Всадники - Жозеф Кессель
Шрифт:
Интервал:
Закладка:
А солнце опускалось все ниже и ниже, теперь вершину холма освещали лучи, идущие не сверху, а от края степи. Утонченно-нежное освещение необычайно волновало чувства, и домбра настолько точно повторяла движение волн света, что пение ее казалось созданным для успокоения всей земли, для успокоения не только тех, кто лежит в колыбелях, но и для всех, кто испытывает страх перед приближающейся ночью.
Кончался день… кончалась и песня.
Для чего, размышлял Гуарди Гуэдж, для чего нужна жизнь, длившаяся дольше всех других, если и она тоже вот-вот прервется, как и самые короткие? И зачем нужно столько мудрости, если единственная польза от нее – он это вдруг ясно понял – состоит в том, чтобы заставить человека примириться с прекращением жизни?
Между тем там, далеко в степи, огненный гребень от солнечного диска превратился в тоненькую пурпурную нить.
Звуки домбры уже не достигали слуха Гуарди Гуэджа, хотя он видел, что пальцы Нияза продолжают касаться струн, а Турсун покачивает своей массивной головой в такт песне.
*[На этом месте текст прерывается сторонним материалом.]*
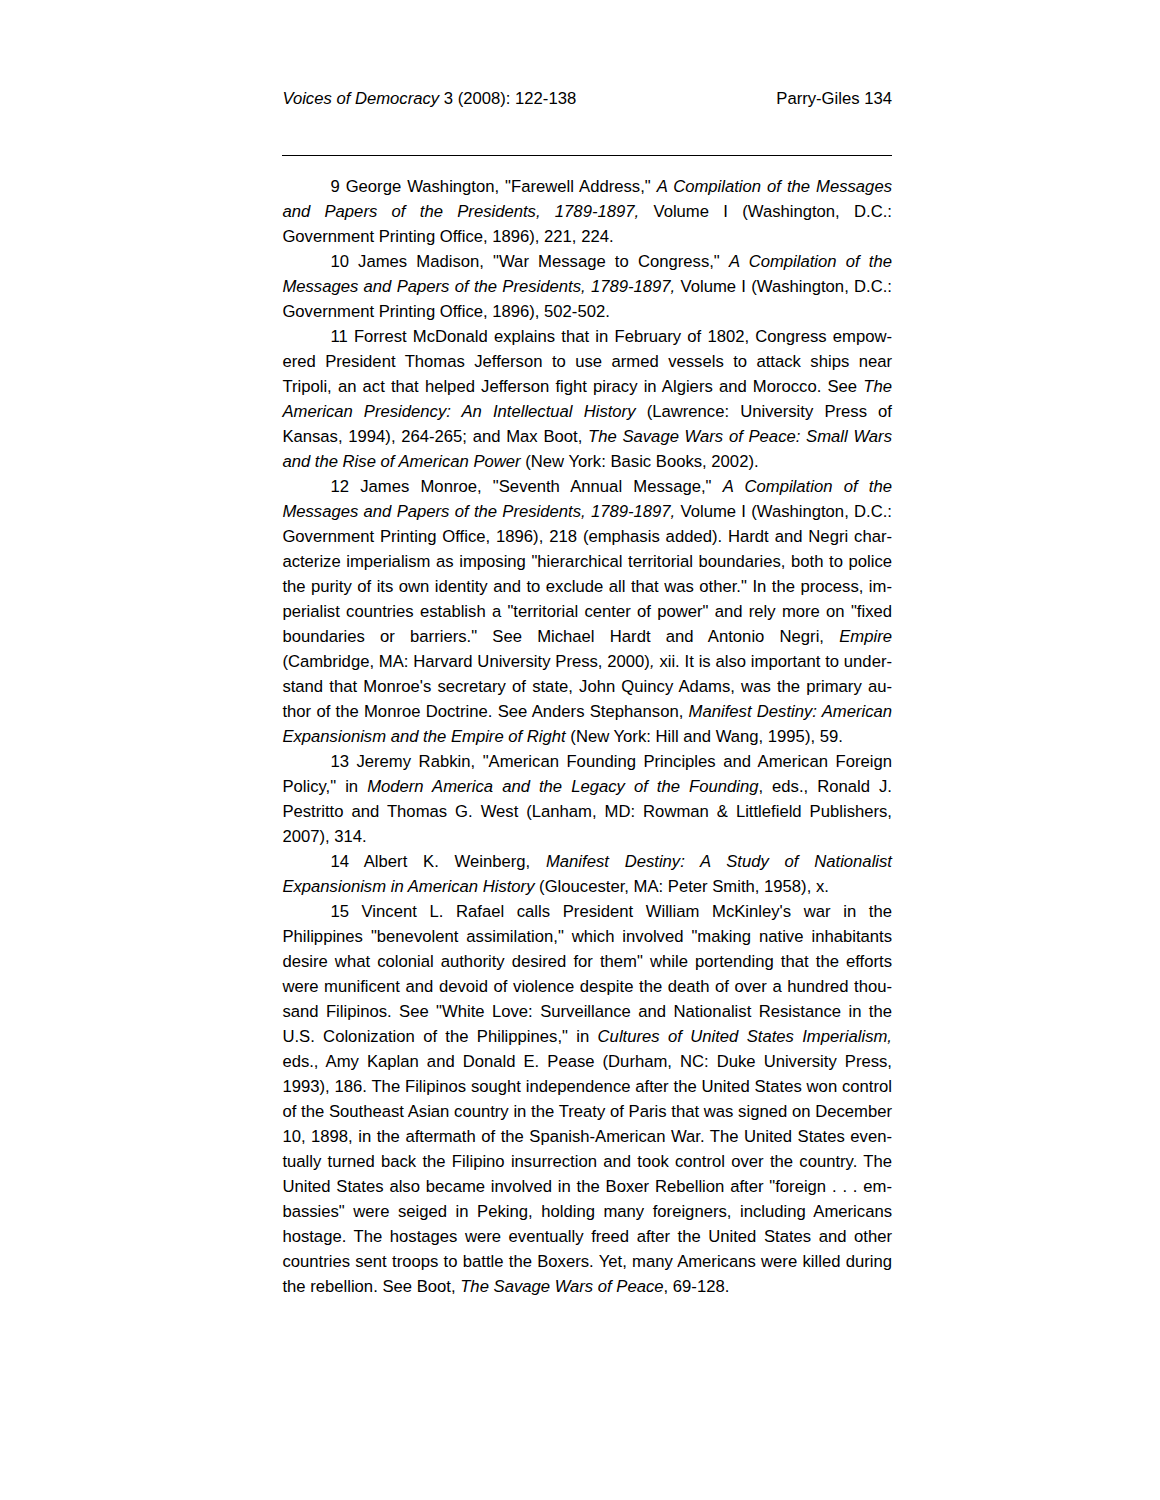Voices of Democracy 3 (2008): 122-138
Parry-Giles 134
9 George Washington, "Farewell Address," A Compilation of the Messages and Papers of the Presidents, 1789-1897, Volume I (Washington, D.C.: Government Printing Office, 1896), 221, 224.
10 James Madison, "War Message to Congress," A Compilation of the Messages and Papers of the Presidents, 1789-1897, Volume I (Washington, D.C.: Government Printing Office, 1896), 502-502.
11 Forrest McDonald explains that in February of 1802, Congress empowered President Thomas Jefferson to use armed vessels to attack ships near Tripoli, an act that helped Jefferson fight piracy in Algiers and Morocco. See The American Presidency: An Intellectual History (Lawrence: University Press of Kansas, 1994), 264-265; and Max Boot, The Savage Wars of Peace: Small Wars and the Rise of American Power (New York: Basic Books, 2002).
12 James Monroe, "Seventh Annual Message," A Compilation of the Messages and Papers of the Presidents, 1789-1897, Volume I (Washington, D.C.: Government Printing Office, 1896), 218 (emphasis added). Hardt and Negri characterize imperialism as imposing "hierarchical territorial boundaries, both to police the purity of its own identity and to exclude all that was other." In the process, imperialist countries establish a "territorial center of power" and rely more on "fixed boundaries or barriers." See Michael Hardt and Antonio Negri, Empire (Cambridge, MA: Harvard University Press, 2000), xii. It is also important to understand that Monroe's secretary of state, John Quincy Adams, was the primary author of the Monroe Doctrine. See Anders Stephanson, Manifest Destiny: American Expansionism and the Empire of Right (New York: Hill and Wang, 1995), 59.
13 Jeremy Rabkin, "American Founding Principles and American Foreign Policy," in Modern America and the Legacy of the Founding, eds., Ronald J. Pestritto and Thomas G. West (Lanham, MD: Rowman & Littlefield Publishers, 2007), 314.
14 Albert K. Weinberg, Manifest Destiny: A Study of Nationalist Expansionism in American History (Gloucester, MA: Peter Smith, 1958), x.
15 Vincent L. Rafael calls President William McKinley's war in the Philippines "benevolent assimilation," which involved "making native inhabitants desire what colonial authority desired for them" while portending that the efforts were munificent and devoid of violence despite the death of over a hundred thousand Filipinos. See "White Love: Surveillance and Nationalist Resistance in the U.S. Colonization of the Philippines," in Cultures of United States Imperialism, eds., Amy Kaplan and Donald E. Pease (Durham, NC: Duke University Press, 1993), 186. The Filipinos sought independence after the United States won control of the Southeast Asian country in the Treaty of Paris that was signed on December 10, 1898, in the aftermath of the Spanish-American War. The United States eventually turned back the Filipino insurrection and took control over the country. The United States also became involved in the Boxer Rebellion after "foreign . . . embassies" were seiged in Peking, holding many foreigners, including Americans hostage. The hostages were eventually freed after the United States and other countries sent troops to battle the Boxers. Yet, many Americans were killed during the rebellion. See Boot, The Savage Wars of Peace, 69-128.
«Во имя дружбы твоей ко мне, не прекращай пение!» – хотел было крикнуть Гуарди Гуэдж карлику. И в этой не произнесенной мольбе как бы выразилось все его горе. Смерти он не боялся, слишком давно уже он жил бок о бок с ней, но ему хотелось, ах, как хотелось, чтобы в свой смертный час, хотя бы еще раз, всего один только раз, дано было бы ему услышать голос матери, который, обволакивая его любовью, скрасил бы ему его одиночество, так давно ставшее для него чем-то вроде семьи, чтобы голос тот, как младенца, усыпил бы его, мудрого столетнего бродягу.
Но пальцы карлика, похожие на отвратительных гусениц, лежали неподвижно.
И степь мгновенно стала пепельного цвета.
* * *Турсун выпрямился. Кожа его еще не ощутила первых, едва заметных движений прохладного воздуха. Но суставы уже почувствовали холод. Голова карлика качнулась, резко опустилась на впалую грудь, рот его открылся, нижняя губа отвисла.
Гуарди Гуэдж закрыл глаза с глубокой, бесконечной грустью, свойственной таким людям, как он. И подумал: «Никто в мире не может мне помочь. Так, может быть, я сам еще смогу кому-то прийти на помощь…»
Он сказал Турсуну:
– Я видел Айгыз.
– Айгыз, – проворчал Турсун. – Айгыз.
Ему показалось странным и неприличным, что кто-то напомнил ему о женщине, потерявшей способность к деторождению после того, как она родила Уроза. Он давно дал ей развод. По закону и обычаю, на почетных условиях. За сорок лет он забыл о ее существовании.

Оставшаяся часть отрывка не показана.